The chemical kinetics of catalysts generally depends on the reaction of surface atoms. Having more surface atoms available will increase the rate of many chemical reactions such as combustion, electrochemical oxidation and reduction reactions, and adsorption. Extremely short electron diffusion paths, (for example, 6 atoms from the particle center to the edge in 3 nanometer particles) allow for fast transport of electrons through and into the particles for other processes. These properties give nanoparticles unique characteristics that are unlike those of corresponding conventional (micron and larger) materials. The high percentage of surface atoms enhances galvanic events such as the splitting of hydrogen or methanol to generate electrons, or the oxygen reduction reaction.

The reactive metal particles referenced herein are preferably selected from the group of metals from groups 3-16, and the lanthanide series. More preferably, the metals are transition metals, mixtures thereof, and alloys thereof and their respective oxides. Most preferably, the metal or metals are selected from the group consisting of nickel, iron, manganese, cobalt, tin, tungsten and silver, or combinations, alloys, and oxides thereof. The nanoparticles may be the same as, substantially the same, or entirely different materials from those chosen for the electrode. Additionally, the nanoparticles may comprise a metal core and an oxide shell having a thickness in the range from 5 to 100% of the total particle composition, wherein the metal core may be an alloy.

The foregoing description is that of preferred embodiments having certain features, aspects, and advantages in accordance with the present inventions.
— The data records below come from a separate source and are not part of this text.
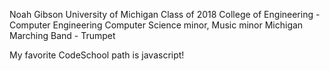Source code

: Noah Gibson
University of Michigan Class of 2018
College of Engineering - Computer Engineering
Computer Science minor, Music minor
Michigan Marching Band - Trumpet

My favorite CodeSchool path is javascript!
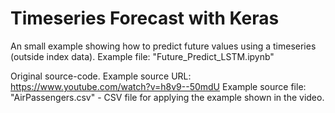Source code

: # Timeseries Forecast with Keras
An small example showing how to predict future values using a timeseries (outside index data).
Example file: "Future_Predict_LSTM.ipynb"

Original source-code.
Example source URL: https://www.youtube.com/watch?v=h8v9--50mdU
Example source file: "AirPassengers.csv" - CSV file for applying the example shown in the video.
Various changes and modifications also may be made to the above-described embodiments without departing from the spirit and scope of the inventions.

Claims

1. A device suitable for use in at least one fuel cell application, the device comprising a first component and a second component, the first component comprising a metal having substantial void volume and where said first component is at least partially exposed to a reaction medium during use, the second component comprising a plurality of reactive metal nanoparticles suspended in the reaction medium and substantially diffused through the first component when the device is in use.

2. The device of claim 0, wherein at least a substantial portion of the plurality of reactive metal particles comprises particles have an effective diameter of less than about 100 nm.

3. The device of claim 0, wherein at least a portion of the reactive metal particles comprise nanoparticles having an oxide shell.

4. The device of claim 0, wherein the plurality of reactive metal particles comprise one or more of the metals from groups 3-16, lanthanides, combinations thereof, and alloys thereof.

5. The device of claim 0, wherein the first component is a sintered porous metal plate.

6. The device of claim 0, wherein the first component is a reticulate metal plate.

7. The device of claim 0, wherein the first component comprises one or more of the metals from groups 3-16, lanthanides, combinations thereof, and alloys thereof.

8. The device of claim 1, wherein the reaction medium is an alkaline electrolyte.

9. The device of claim 1, wherein the reaction medium is an acidic electrolyte.

10. The device of claim 1, wherein the device is configured to generate electricity from liquid or gaseous fuels.

11. The device of claim 10, wherein the fuel is hydrogen.

12. The device of claim 10, wherein the fuel is oxygen.

13. The device of claim 10, wherein the fuel is ammonia.

14. The device of claim 10, wherein the fuel is a lower alcohol, ester, ether, or carbonate.